Low Investment returns on cash value. About 20 years ago, many people were encouraged to buy “universal life insurance,” adding extra cash to the policy, which would grow tax-free at a projected interest rate. Another variety was “universal variable life,” which allowed investment choices such as mutual funds for the extra cash within the policy. The growth of your cash value would vary depending on your choice of investments.

When these policies were purchased years ago, many of these projected premium “illustrations” were based on the assumption that interest rates on universal life policies would continue to be 8 percent to 10 percent — and that enough extra cash value would build up to help pay premiums in future years. But illustrations are not promises.

Interest rates have dropped to the minimum guaranteed rate and have stayed low for years. So now there is not enough cash inside many policies to pay the annual premiums. If you want to keep your policy in force, now that you’re older and closer to needing it, you might be asked to pay huge annual premiums to keep the policy going. (And you might not be healthy enough to qualify for a new, less expensive policy.)

Insurance charges skyrocket. The insurance companies can’t change the face amount of their policies. And they must continue to pay the guaranteed minimum interest rate, as high as 4 percent on some older policies.

So they are doing the one thing that is allowed in the contract: raising the “mortality charges” and expenses — the cost of insurance (COI) within the policy. That means your cash value doesn’t grow as fast. It also saves the insurance company a lot of money. And it may mean you’ll need to pay higher premiums down the road to keep the policy in force.

Policy loans cause problems. One of the most attractive things about life insurance, besides the tax-free growth of your excess premium inside the policy, is the ability to borrow some of that cash out of the policy on a tax-free basis. It is so convenient that many people forget to repay the loan!

That means the death benefit will be lowered by the amount of the loan plus interest. In some cases, those unrepaid policy loans trigger a larger premium requirement to keep the policy in force. That can come as quite a surprise, especially if you’re older and retired.
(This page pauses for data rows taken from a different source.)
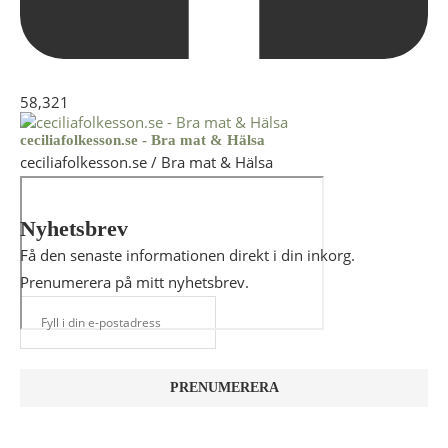
58,321
ceciliafolkesson.se - Bra mat & Hälsa
ceciliafolkesson.se / Bra mat & Hälsa
Nyhetsbrev
Få den senaste informationen direkt i din inkorg.
Prenumerera på mitt nyhetsbrev.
This is your life insurance policy, and you must stay informed and updated on any changes. Here’s how to get a policy checkup. (Those who have policies owned by an insurance trust should encourage the trustees to do this type of review.)
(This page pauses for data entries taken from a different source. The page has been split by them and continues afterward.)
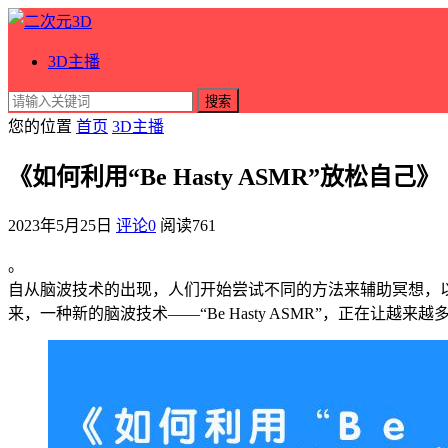
3D主播
搜索
您的位置
首页
3D主播
《如何利用“Be Hasty ASMR”放松自己》
2023年5月25日
评论0
阅读
761
。
自从脑波技术的出现，人们开始尝试不同的方法来辅助冥想，
来，一种新的脑波技术——“Be Hasty ASMR”，正在让越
The first step is to get an “in-force ledger” — a current analysis of the cash in your policy, the premiums and the outlook for future premiums. Ask your insurance broker or call the insurance company directly at the toll-free number on your policy or premium statements. This report will reveal how long your insurance will stay in force at the current payment schedule or how much more you will have to pay each year to keep it going.
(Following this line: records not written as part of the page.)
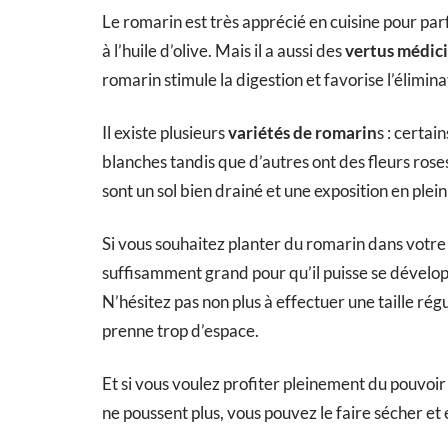
Le romarin est très apprécié en cuisine pour parf
à l’huile d’olive. Mais il a aussi des
vertus médic
romarin stimule la digestion et favorise l’élimin
Il existe plusieurs
variétés de romarin
s : certai
blanches tandis que d’autres ont des fleurs roses
sont un sol bien drainé et une exposition en plein 
Si vous souhaitez planter du romarin dans votre 
suffisamment grand pour qu’il puisse se développ
N’hésitez pas non plus à effectuer une taille régu
prenne trop d’espace.
Et si vous voulez profiter pleinement du pouvoi
ne poussent plus, vous pouvez le faire sécher et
Once you have an in-force ledger, get a policy analysis. Here are two credible sources for that:

At EvaluateLifeInsurance.org, the Consumer Federation of America and Dr. James Hunt, insurance ombudsman, will provide personalized evaluation and advice for a fee of $125 for the first policy, and $85 for each additional policy. They also compare existing policies with policies being considered as a replacement.

Arthur J. Gallagher, one of the largest insurance brokerage firms in the world, routinely does this analysis for corporate customers and wealthy individuals. They offer a free policy analysis service at their website. AJG represents almost all major insurers, so are not conflicted in their advice.

You cared enough to buy life insurance, and to pay premiums all these years. Now don’t be afraid to do a life insurance checkup. You’ll sleep better. And that’s The Savage Truth.